La première ministre Christine Fréchette et la CAQ sont directement mis en cause : le PQ leur demande de justifier une croissance de 70 % de la bureaucratie sans amélioration des services.
Le PQ cite un sondage selon lequel 68 % des Québécois considèrent Santé Québec comme un monstre bureaucratique inefficace — un chiffre qui, s'il est fiable, est politiquement explosif en période de campagne.
La création de Santé Québec sous bâillon en pleine nuit avant Noël 2023 est rappelée comme un symbole du mépris de la CAQ envers la démocratie parlementaire.
Charles Milliard, nommé dans la déclaration, est interpellé pour avoir défendu cette structure sans résultats concrets — une attaque qui dépasse le strict cadre politique.
⚖️ CONSÉQUENCES LÉGISLATIVES ET SOCIALES
L'abolition de Santé Québec nécessiterait un nouveau projet de loi — un processus législatif qui prendrait du temps et nécessiterait une majorité parlementaire.
Les missions actuelles de Santé Québec (approvisionnement, indicateurs de performance, employeur unique) devraient être rapatriées dans le ministère ou confiées à d'autres structures, avec le risque d'une période de flottement administratif.
Les 1 300 employés de Santé Québec ainsi que les fonctionnaires du ministère seraient directement touchés par une réorganisation — leur sort et les conditions de transition ne sont pas encore précisés.
Les économies promises (40 à 100 millions de dollars par année) seraient entièrement réinvesties en soins directs : CLSC, chirurgies, soutien aux travailleurs de la santé.
Une décentralisation de la prise de décision vers les niveaux locaux et régionaux aurait des répercussions importantes sur la gouvernance des CISSS et CIUSSS.

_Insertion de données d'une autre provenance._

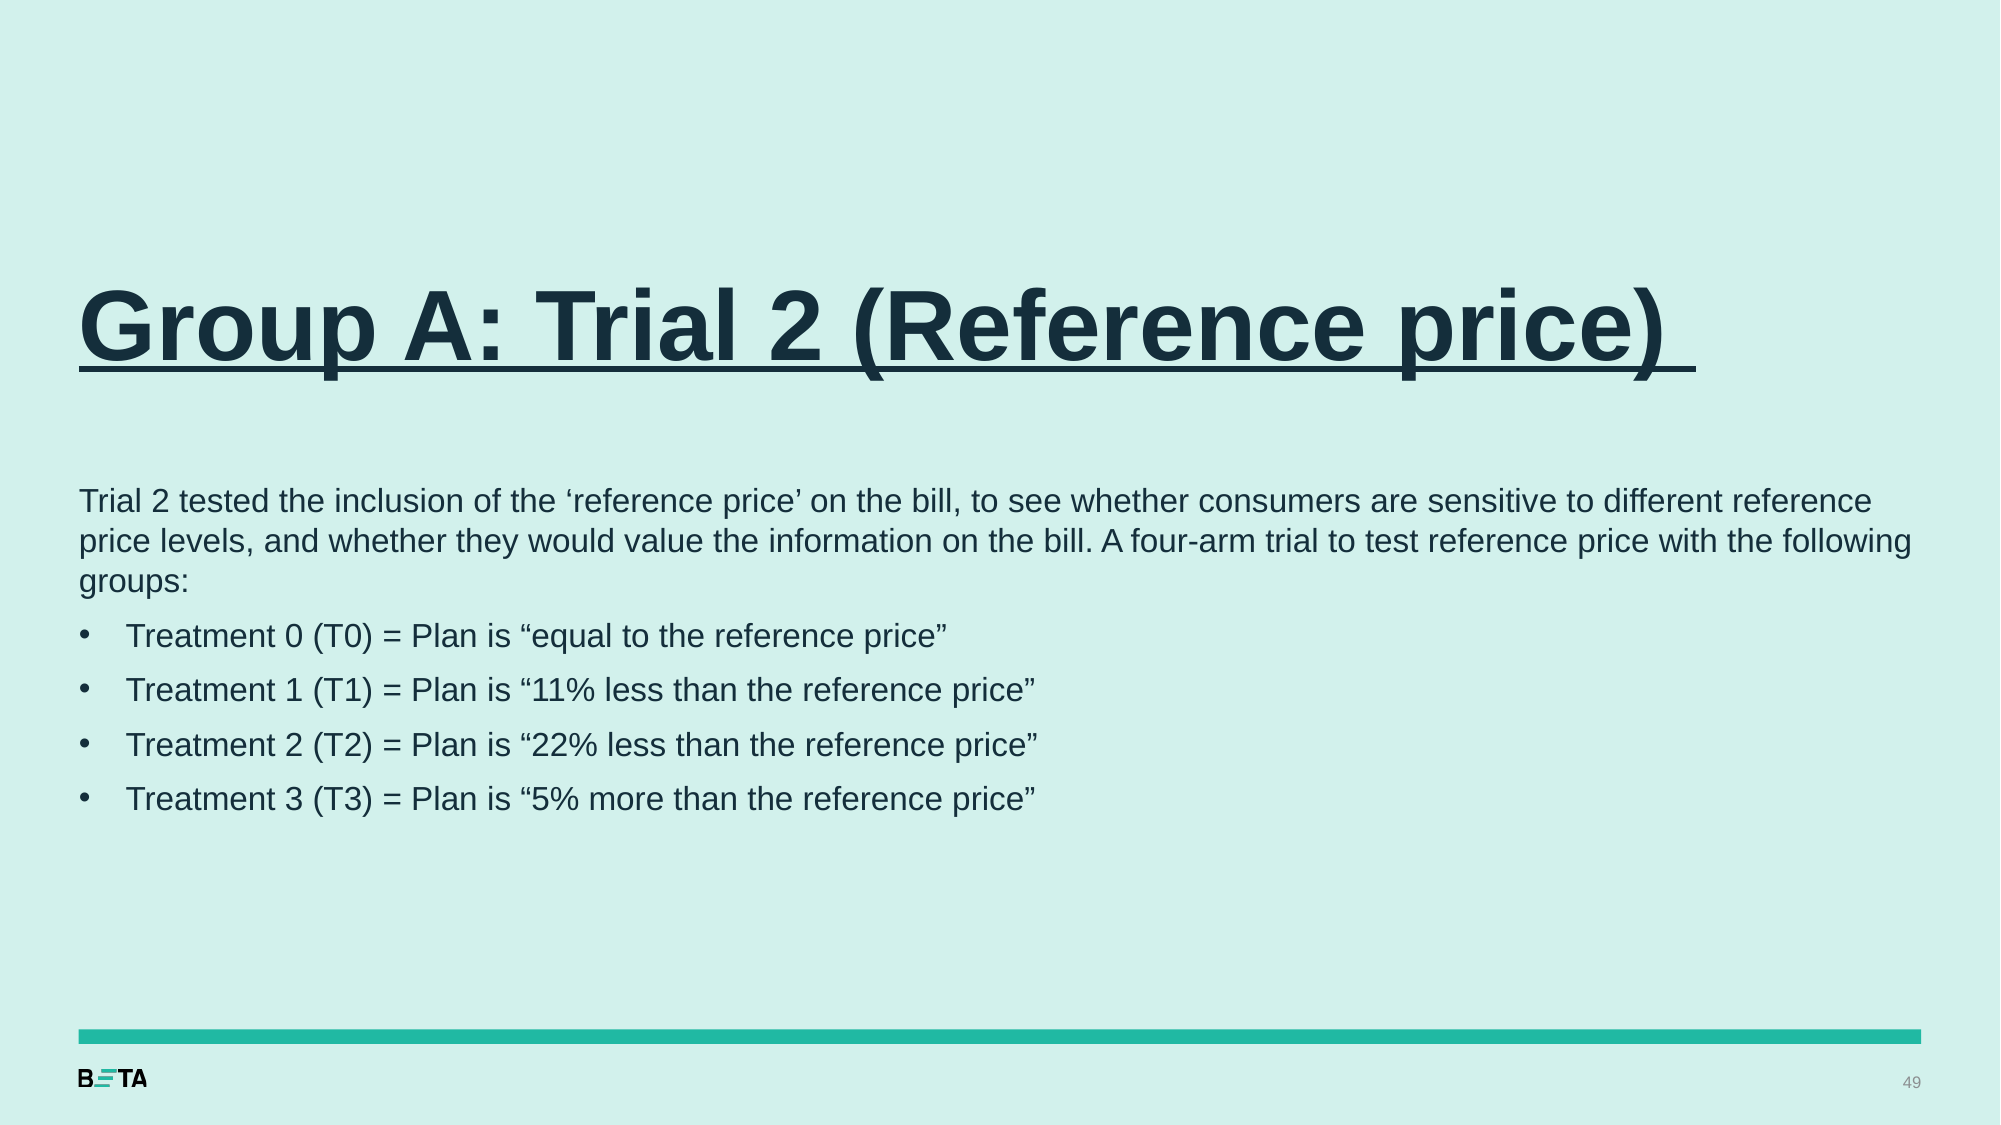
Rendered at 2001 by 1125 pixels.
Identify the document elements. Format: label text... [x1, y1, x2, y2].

slide_number 49 [1853, 1071, 1922, 1092]
title Group A: Trial 2 (Reference price) [78, 274, 1922, 384]
list Trial 2 tested the inclusion of the ‘reference price’ on the bill, to see whether consumers are sensitive to different reference price levels, and whether they would value the information on the bill. A four-arm trial to test reference price with the following groups: Treatment 0 (T0) = Plan is “equal to the reference price” Treatment 1 (T1) = Plan is “11% less than the reference price” Treatment 2 (T2) = Plan is “22% less than the reference price” Treatment 3 (T3) = Plan is “5% more than the reference price” [78, 479, 1922, 827]
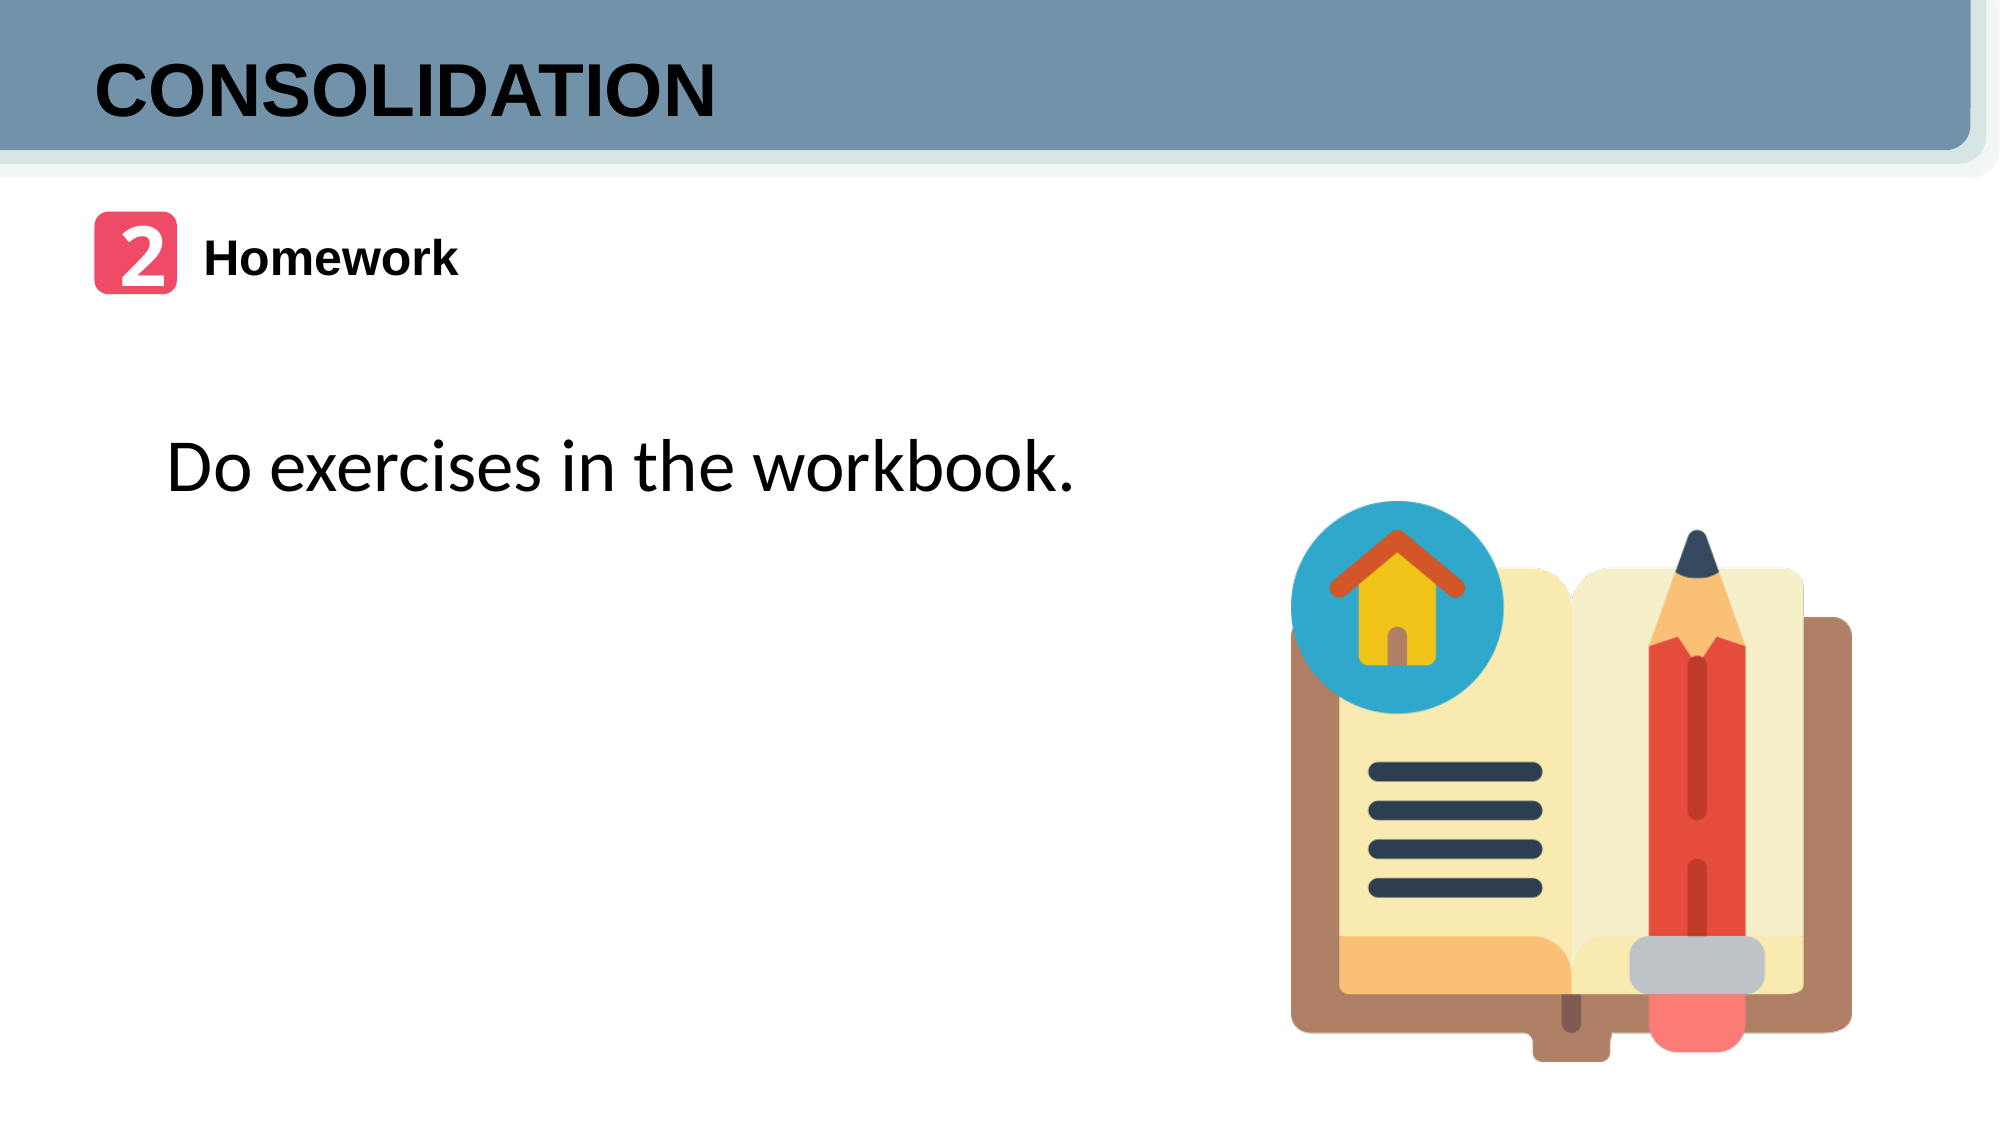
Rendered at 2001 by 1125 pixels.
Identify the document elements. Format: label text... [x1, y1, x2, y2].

picture [1291, 501, 1852, 1062]
text_box [93, 211, 104, 295]
text_box [170, 212, 178, 294]
text_box Do exercises in the workbook. [152, 364, 1489, 514]
text_box 2 [104, 196, 170, 311]
text_box Homework [188, 218, 1963, 294]
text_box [0, 0, 2000, 178]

La réduction de la paperasse administrative permettrait théoriquement aux professionnels de la santé de consacrer plus de temps aux patients — mais cela suppose une transformation culturelle profonde du réseau.
🚨 IMPACTS POSSIBLES
Réduction potentielle de 40 à 100 millions de dollars par année en coûts administratifs, si les engagements se concrétisent.
Réinvestissement direct dans la réduction des listes d'attente chirurgicales, actuellement à 109 485 personnes.
Renforcement de la première ligne via les CLSC, avec potentiellement un meilleur accès à un médecin de famille ou à des professionnels de proximité.
Risque de désorganisation transitoire du réseau de la santé si l'abolition est mal planifiée ou précipitée.
Retour de l'imputabilité directe au ministre de la Santé devant l'Assemblée nationale pour toute décision budgétaire et d'embauche dans le réseau.
Possibilité que d'autres promesses en matière de bureaucratie suivent, le PQ annonçant que ce volet n'est que la « pointe de l'iceberg ».
Pression accrue sur la CAQ et sur Christine Fréchette pour défendre publiquement le bilan et le coût de Santé Québec d'ici le jour du scrutin.
❓ QUESTIONS ESSENTIELLES
Quelles sont les modalités concrètes de l'abolition de Santé Québec : calendrier, transition, sort des employés?
Les économies de 40 à 100 millions de dollars sont-elles basées sur des données vérifiables et indépendantes, ou sur des estimations partisanes?
Comment les missions légitimes de Santé Québec (employeur unique, approvisionnement, indicateurs) seront-elles reprises sans perte d'efficacité?
La décentralisation proposée ne risque-t-elle pas de recréer des inégalités entre régions dans l'accès aux soins?
Pourquoi la CAQ a-t-elle laissé les effectifs de Santé Québec croître de 70 % en deux ans sans exercer de contrôle?
Quels autres volets du plan santé du PQ seront dévoilés dans les prochains jours de campagne?